4. Despite the California Supreme Court’s useful discussion of the exception, the facts of Richey itself are not helpful to our analysis, as the case ultimately turned on the lack of prejudicial error. In Richey, the court was reviewing an appeal under the California Family Rights Act (CFRA). (Gov. Code, §§ 12945.1, 12945.2.) The arbitrator had rejected an employee’s claim for reinstatement under the CFRA, relying on a federal defense previously untested in California.

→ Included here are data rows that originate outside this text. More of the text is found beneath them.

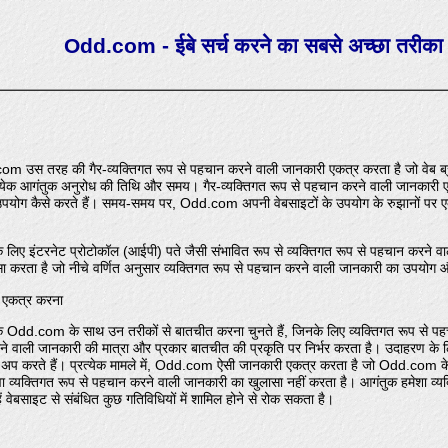
Odd.com - ईबे सर्च करने का सबसे अच्छा तरीका
 उस तरह की गैर-व्यक्तिगत रूप से पहचान करने वाली जानकारी एकत्र करता है जो वेब ब्रा
रत्येक आगंतुक अनुरोध की तिथि और समय। गैर-व्यक्तिगत रूप से पहचान करने वाली जानकारी ए
ोग कैसे करते हैं। समय-समय पर, Odd.com अपनी वेबसाइटों के उपयोग के रुझानों पर एक र
लिए इंटरनेट प्रोटोकॉल (आईपी) पते जैसी संभावित रूप से व्यक्तिगत रूप से पहचान करने व
ासा करता है जो नीचे वर्णित अनुसार व्यक्तिगत रूप से पहचान करने वाली जानकारी का उपयोग
ी एकत्र करना
 Odd.com के साथ उन तरीकों से बातचीत करना चुनते हैं, जिनके लिए व्यक्तिगत रूप से 
ली जानकारी की मात्रा और प्रकार बातचीत की प्रकृति पर निर्भर करता है। उदाहरण के लिए
 अप करते हैं। प्रत्येक मामले में, Odd.com ऐसी जानकारी एकत्र करता है जो Odd.com के 
 व्यक्तिगत रूप से पहचान करने वाली जानकारी का खुलासा नहीं करता है। आगंतुक हमेशा व्यक
ं वेबसाइट से संबंधित कुछ गतिविधियों में शामिल होने से रोक सकता है।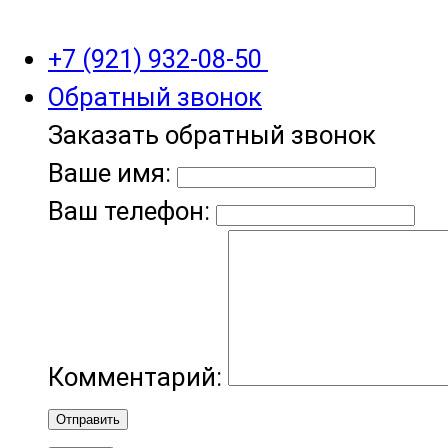
+7 (921) 932-08-50
Обратный звонок
Заказать обратный звонок
Ваше имя:
Ваш телефон:
Комментарий:
Отправить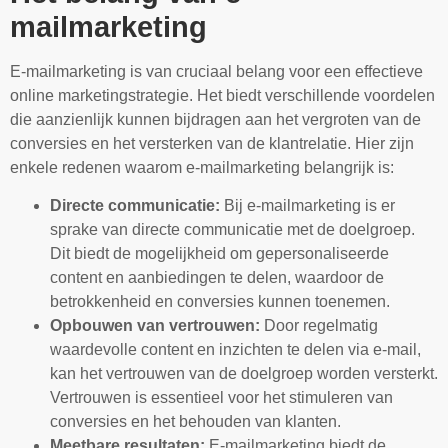
mailmarketing
E-mailmarketing is van cruciaal belang voor een effectieve
online marketingstrategie. Het biedt verschillende voordelen
die aanzienlijk kunnen bijdragen aan het vergroten van de
conversies en het versterken van de klantrelatie. Hier zijn
enkele redenen waarom e-mailmarketing belangrijk is:
Directe communicatie:
Bij e-mailmarketing is er
sprake van directe communicatie met de doelgroep.
Dit biedt de mogelijkheid om gepersonaliseerde
content en aanbiedingen te delen, waardoor de
betrokkenheid en conversies kunnen toenemen.
Opbouwen van vertrouwen:
Door regelmatig
waardevolle content en inzichten te delen via e-mail,
kan het vertrouwen van de doelgroep worden versterkt.
Vertrouwen is essentieel voor het stimuleren van
conversies en het behouden van klanten.
Meetbare resultaten:
E-mailmarketing biedt de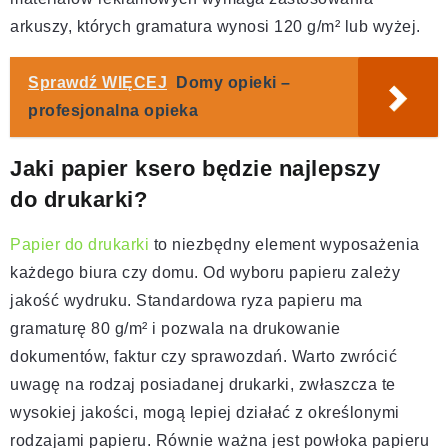
arkuszy, których gramatura wynosi 120 g/m² lub wyżej.
Sprawdź WIĘCEJ
Domy opieki –
profesjonalna opieka
Jaki papier ksero będzie najlepszy
do drukarki?
Papier do drukarki
to niezbędny element wyposażenia
każdego biura czy domu. Od wyboru papieru zależy
jakość wydruku. Standardowa ryza papieru ma
gramaturę 80 g/m² i pozwala na drukowanie
dokumentów, faktur czy sprawozdań. Warto zwrócić
uwagę na rodzaj posiadanej drukarki, zwłaszcza te
wysokiej jakości, mogą lepiej działać z określonymi
rodzajami papieru. Równie ważna jest powłoka papieru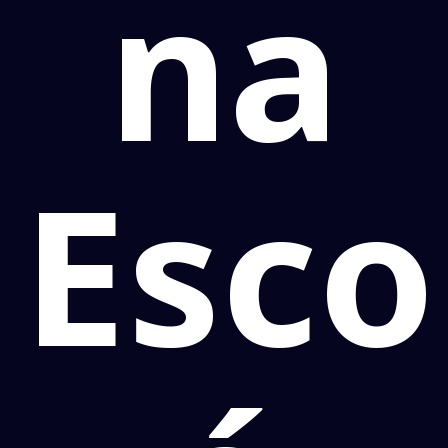
na
Esco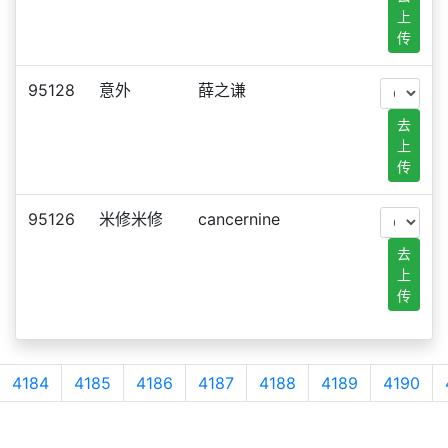
上
传
95128
意外
薛之谦
去
上
传
95126
米修米修
cancernine
去
上
传
4184
4185
4186
4187
4188
4189
4190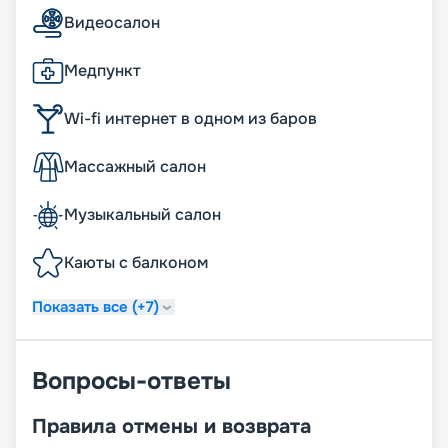
Видеосалон
Медпункт
Wi-fi интернет в одном из баров
Массажный салон
Музыкальный салон
Каюты с балконом
Показать все (+7)
Вопросы-ответы
Правила отмены и возврата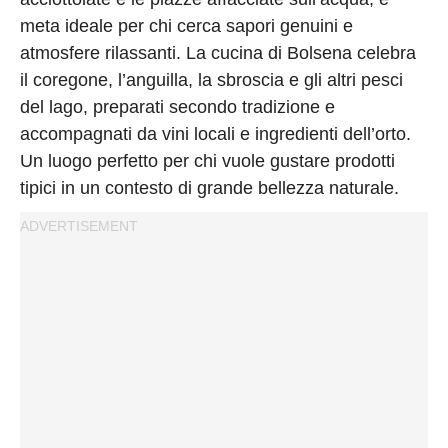
meta ideale per chi cerca sapori genuini e
atmosfere rilassanti. La cucina di Bolsena celebra
il coregone, l’anguilla, la sbroscia e gli altri pesci
del lago, preparati secondo tradizione e
accompagnati da vini locali e ingredienti dell’orto.
Un luogo perfetto per chi vuole gustare prodotti
tipici in un contesto di grande bellezza naturale.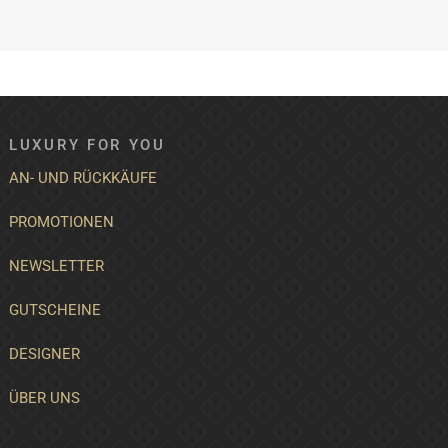
LUXURY FOR YOU
AN- UND RÜCKKÄUFE
PROMOTIONEN
NEWSLETTER
GUTSCHEINE
DESIGNER
ÜBER UNS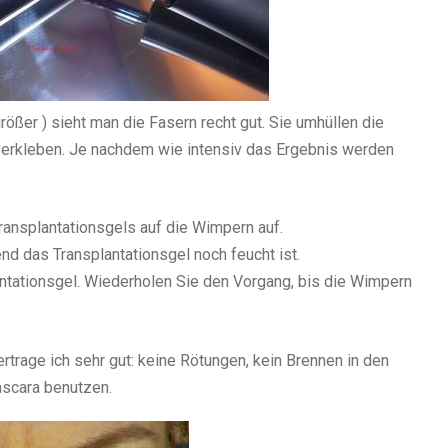
rößer ) sieht man die Fasern recht gut. Sie umhüllen die
verkleben. Je nachdem wie intensiv das Ergebnis werden
ransplantationsgels auf die Wimpern auf.
end das Transplantationsgel noch feucht ist.
ntationsgel. Wiederholen Sie den Vorgang, bis die Wimpern
ertrage ich sehr gut: keine Rötungen, kein Brennen in den
ascara benutzen.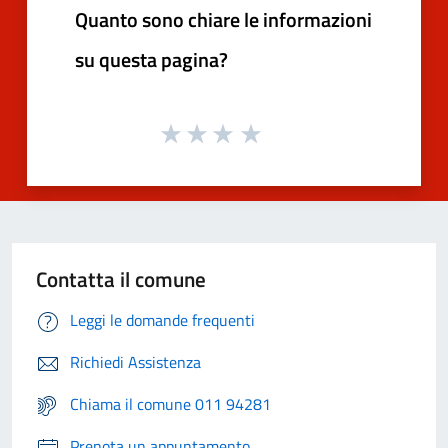
Quanto sono chiare le informazioni
su questa pagina?
Contatta il comune
Leggi le domande frequenti
Richiedi Assistenza
Chiama il comune 011 94281
Prenota un appuntamento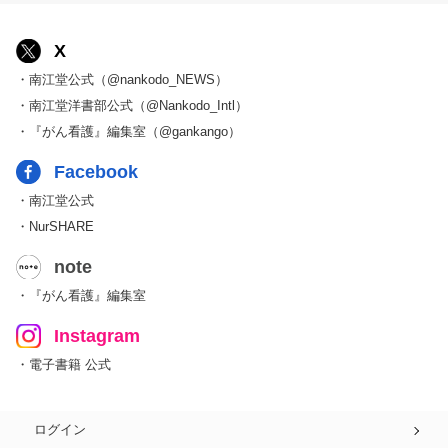
X
・南江堂公式（@nankodo_NEWS）
・南江堂洋書部公式（@Nankodo_Intl）
・『がん看護』編集室（@gankango）
Facebook
・南江堂公式
・NurSHARE
note
・『がん看護』編集室
Instagram
・電子書籍 公式
ログイン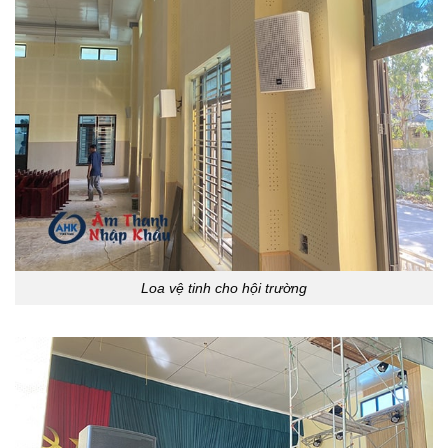
Loa vệ tinh cho hội trường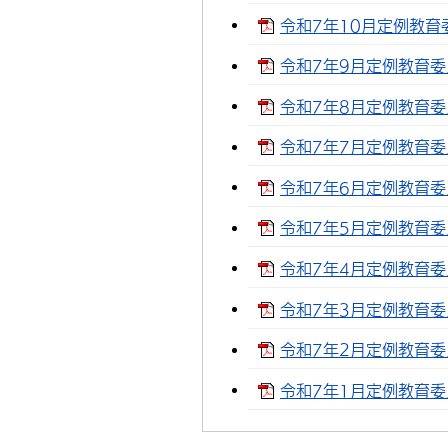
令和7年10月定例教育委
令和7年9月定例教育委員
令和7年8月定例教育委員
令和7年7月定例教育委員
令和7年6月定例教育委員
令和7年5月定例教育委員
令和7年4月定例教育委員
令和7年3月定例教育委員
令和7年2月定例教育委員
令和7年1月定例教育委員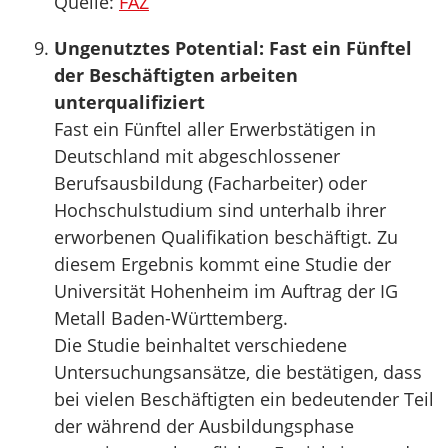
Quelle:
FAZ
Ungenutztes Potential: Fast ein Fünftel
der Beschäftigten arbeiten
unterqualifiziert
Fast ein Fünftel aller Erwerbstätigen in
Deutschland mit abgeschlossener
Berufsausbildung (Facharbeiter) oder
Hochschulstudium sind unterhalb ihrer
erworbenen Qualifikation beschäftigt. Zu
diesem Ergebnis kommt eine Studie der
Universität Hohenheim im Auftrag der IG
Metall Baden-Württemberg.
Die Studie beinhaltet verschiedene
Untersuchungsansätze, die bestätigen, dass
bei vielen Beschäftigten ein bedeutender Teil
der während der Ausbildungsphase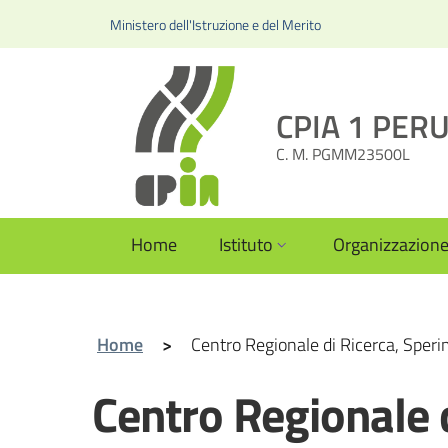
Ministero dell'Istruzione e del Merito
CPIA 1 PERUG
C. M. PGMM23500L
Home
Istituto
Organizzazion
Home
>
Centro Regionale di Ricerca, Sper
Centro Regionale 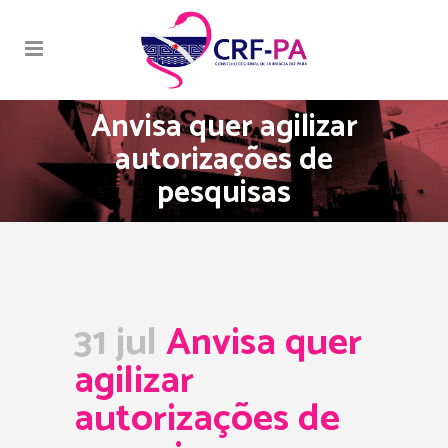
Anvisa quer agilizar
autorizações de
pesquisas
31 jul
Anvisa quer
agilizar
autorizações de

The trial court confirmed the award, but the Court of Appeal reversed, concluding the arbitrator had violated the employee’s statutory right to reinstatement when he applied the federal defense to the employee’s claim. (Richey, supra, 60 Cal.4th at pp. 912, 915, 182 Cal.Rptr.3d 644, 341 P.3d 438.) The California Supreme Court reinstated the award on the alternate ground that the employee had not demonstrated that applying the federal defense was prejudicial. (Id. at p. 920, 182 Cal.Rptr.3d 644, 341 P.3d 438.)
5. The official comments of the California Law Revision Commission “are declarative of the intent not only of the draftsman of the code but also of the legislators who subsequently enacted it.” (People v. Williams (1976) 16 Cal.3d 663, 667-668, 128 Cal.Rptr. 888, 547 P.2d 1000.) The comments are persuasive, albeit not conclusive, evidence of that intent. (Conservatorship of Wendland (2001) 26 Cal.4th 519, 542, 110 Cal.Rptr.2d 412, 28 P.3d 151.) Branches, however, offers no contrary evidence of legislative intent, and when taken together with the plain language of the statute, we find the comment accurately expresses the intent of the statute.
6. An association’s “ ‘[g]overning documents’ ” include its CC&Rs. (§ 4150.
7. The arbitrator made no such finding.
8. Branches next looks to maxims of interpretation to support its argument that “prior” does not really mean what it says it means. But because it does not identify a statute including an “unwaivable statutory right,” we need not consider the arbitrator’s interpretation of the contract.